La Vie Parisienne, La Boheme (Coliseum)

New Statesman, Sept. 1977



The more life changes, the more it's the same shows. Present London seems to be twinned with past Paris; the well-worn opera plots still sound so very topical, not to say typical. They may explore different social strata, but it's basically the same old bed-rock. Offenbach writes the sonorous counterpart of the racy story; his real masterpiece would have been the Contes Drolatiques d'Hoffman. La Vie Parisienne begins with the tourist trade. Rich foreign visitors flock to be fleeced by the French, then apparently a nation of sheep-croppers. The new arrivals are scandalised and then seduced into losing (or just giving away) their virtue along with their money. In the opening scene, a canny – and dour-looking – Scot seems to present a serious challenge. But Paris can soon translate Gaelic into Gallic, with a dash of garlic, and even transpose the Eriskay love-lilt into a risque love-lilt. The secret lies in the change of accent. The use of rhythm puts music on to a physical plane and gets it off the ground. Thus the Offenbach waltz is lighter than Strauss; for oom-pa-pa beat oo-la-la. But like the can-can, all rumptittum, it is seldom properly conducted.

    So how can an English company best convey the essence of Paris?

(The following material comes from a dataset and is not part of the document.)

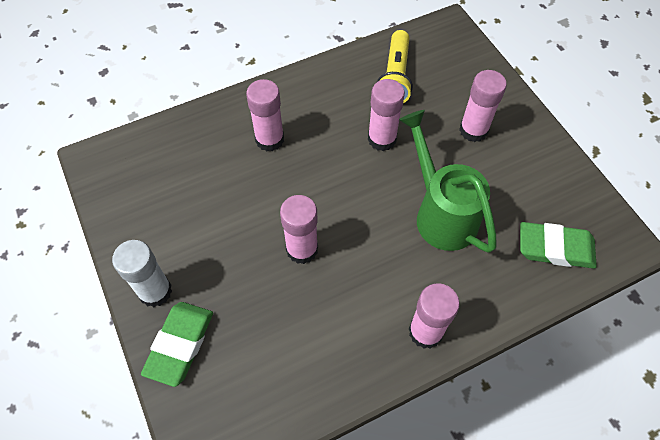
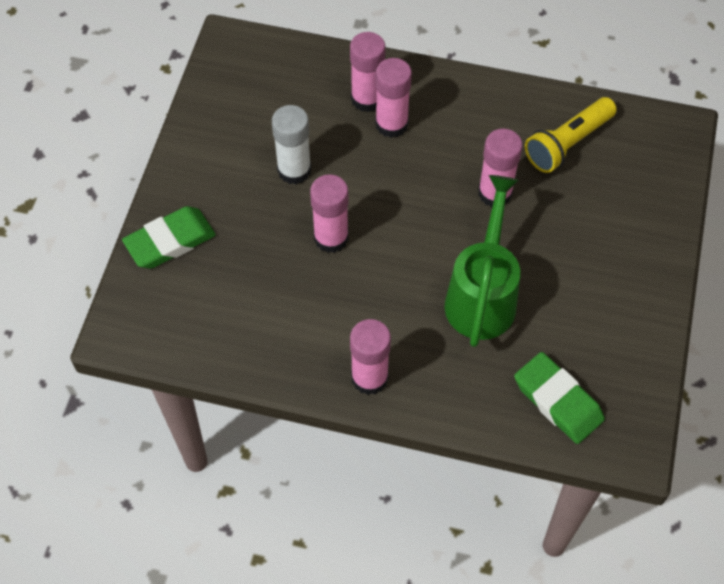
camera: 40 degrees right, 0 degrees up
(155, 291) = (186, 187): white glue stick -> white glue stick (294, 170)
(473, 130) = (593, 245): pink glue stick -> pink glue stick (367, 98)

Not, surely, by an orchestra that at first sounded so thin and under-rehearsed as to suggest a Chamber of Deputies. But later the music, under the direction of Clive Timms, came liltingly and laughingly alive – usually when the delectable Gabrielle of Sandra Dugdale was on stage. She and Terry Jenkins (Raoul) had a real feeling for the pulse of the score and its amorous fluctuations. In general, all the principals were admirably effective; but some of the roles and scenes, though sumptuously costumed and produced, suffered from occasional inhibitions which perhaps owed a little to the English text as well as the British temperament. Geoffrey Dunn's refined translation is excellent in its well-bred way; but I felt that it quite often missed or softened the original sharpness of social Satire on the malaises induced by prosperity, the low side of high life.

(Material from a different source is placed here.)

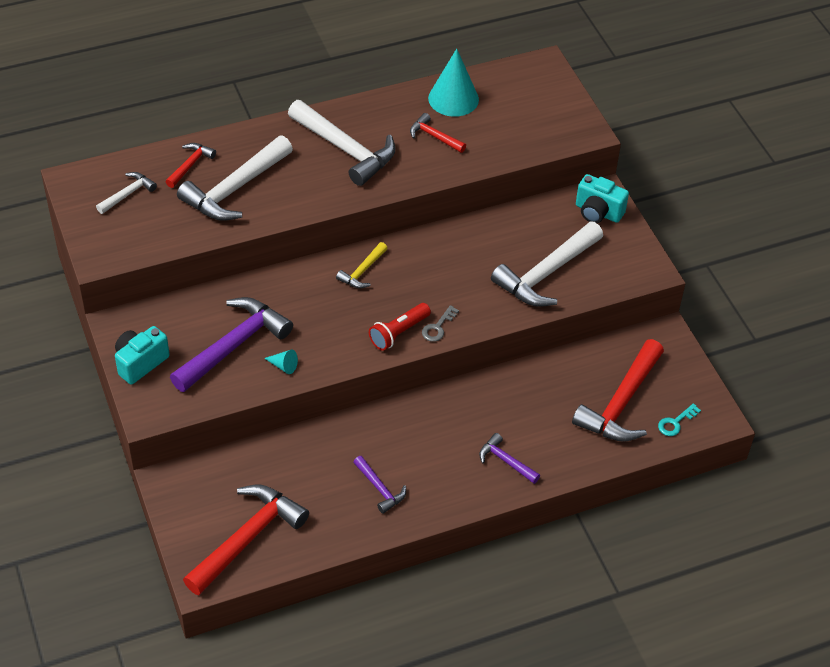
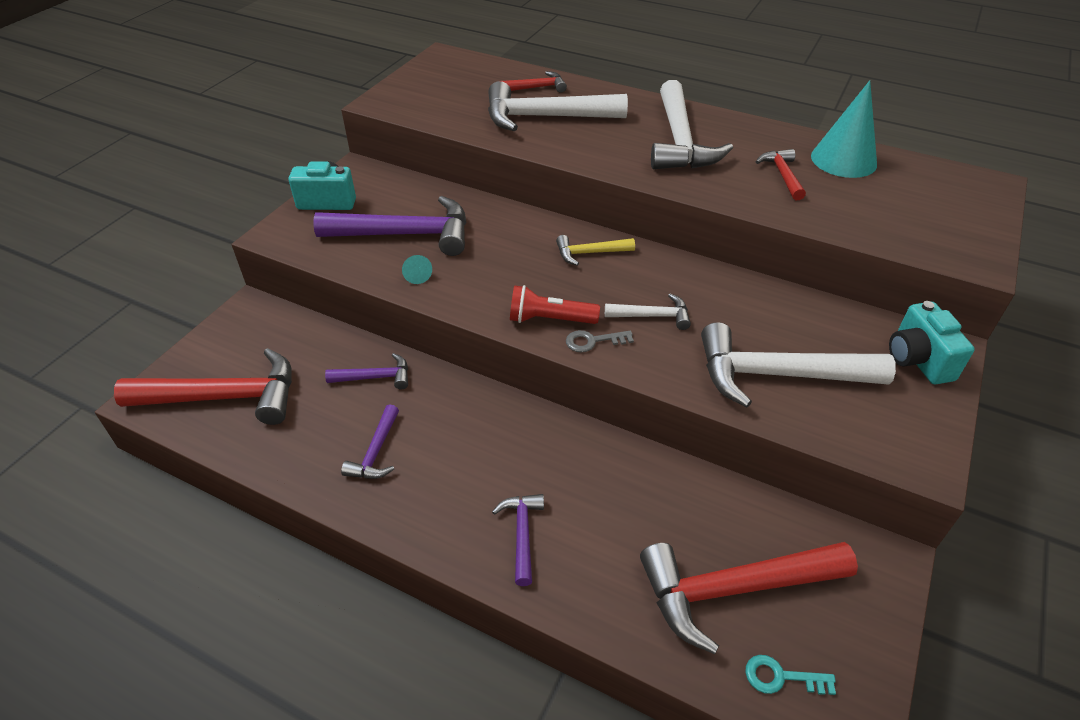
camera: 50 degrees right, 5 degrees down
(128, 194) = (464, 80): white hammer -> white hammer (653, 316)
(316, 452) = (375, 377): none -> purple hammer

    Puccini depicts the maladies induced by idealistic poverty, the high side of low life: and his perspectives are far broader and deeper. With the model of Verdi's Falstaff before him, he could easily outweigh Offenbach in the rhythmically based music of comic physicality, as in the scenes of Bohemian revel. But his real power consists in melodic lines, either tied to the words or else released as a flight of song, and always sustained by sensitive scoring. Thus he can recreate the realities of the everyday physical world and use them as images of emotive life for all to recognise and share; hence his enduring popularity. In La Bohême the instruments register degrees and kinds of light or heat; flickering flames, a tender touch, a hectic flush, the numbness of frost-bite, rejection, death. As in many a Britten score, solo passages of reduced forces speak of isolation or vulnerability, the frail frame and the hurt heart. The orchestra under Charles Mackerras was powerfully eloquent and convincing while Jean-Paul Auvray's lighting and production were also most thoughtfully attuned to the music and the action.

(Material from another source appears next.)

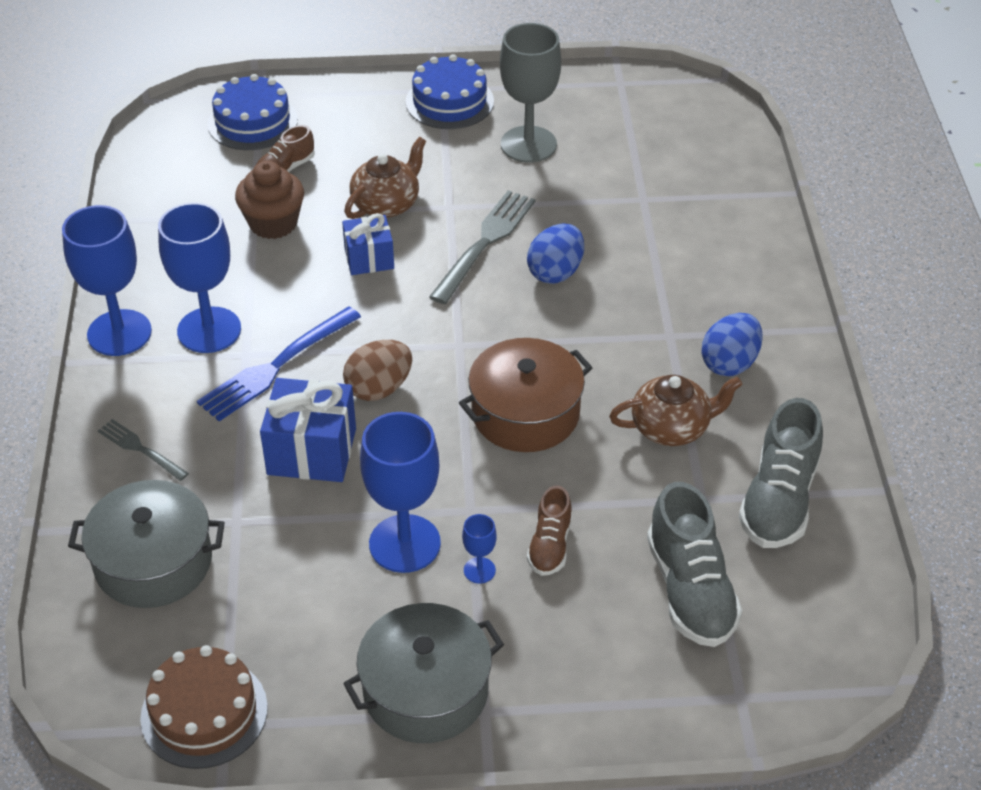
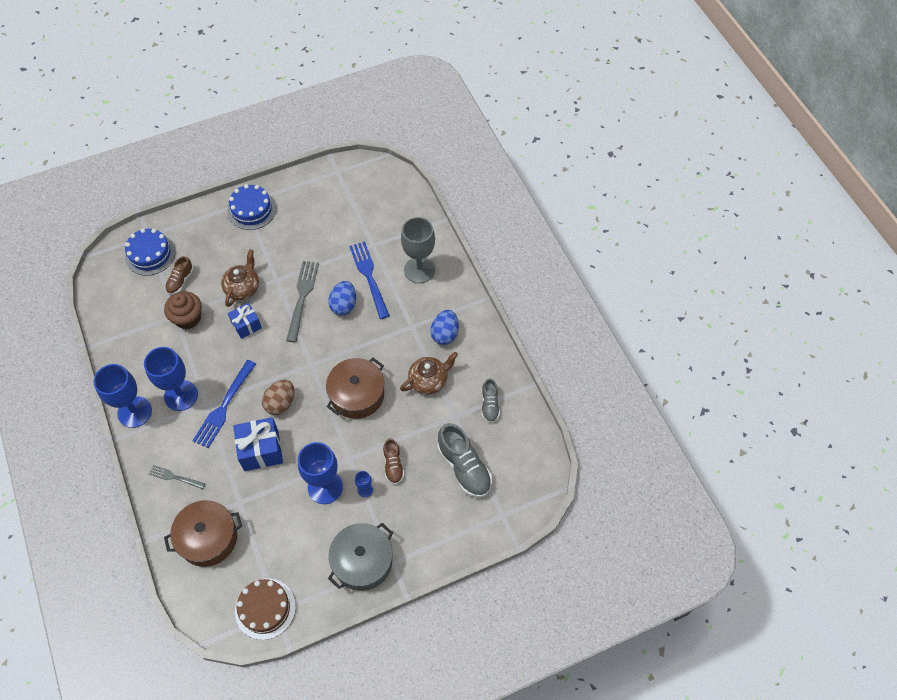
camera: 20 degrees left, 15 degrees up
(153, 562) = (208, 538): grey pot -> brown pot
(528, 144) = (303, 227): grey goblet -> grey goblet (419, 270)
(618, 242) = (369, 276): none -> blue fork
(779, 500) = (489, 405): grey shoe -> grey shoe, size x0.57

    Lorna Haywood as the singer Musette was fittingly flamboyant and expansive; David Rendall as the poet Rudolph was lyric in Voice and yielding in demeanour. Valerie Masterson as the phthisical midinette Mimi had a touch of star quality; she sparkled yet remained wistfully remote in her pathetic transit from the half-world to the next world. The whole cast and presentation, offered some memorable and moving moments. But my earlier cavils have now escalated to caveats. As so often, the opera began scrappily. The excitements and tensions of imminent curtain rise, and anticipated curtain-calls, can make even the greatest artists forget the need for acting and articulation. Restraint is called for, we can't have a Coliseum where the lions throw themselves at the people. Secondly, I found that hearing the words could be even more distract than not doing so. The English text is in my view outmoded in idiom and dubious in accentuation. It seems to have been produced by the combined talents of various hands, some of which were both tiny and frozen.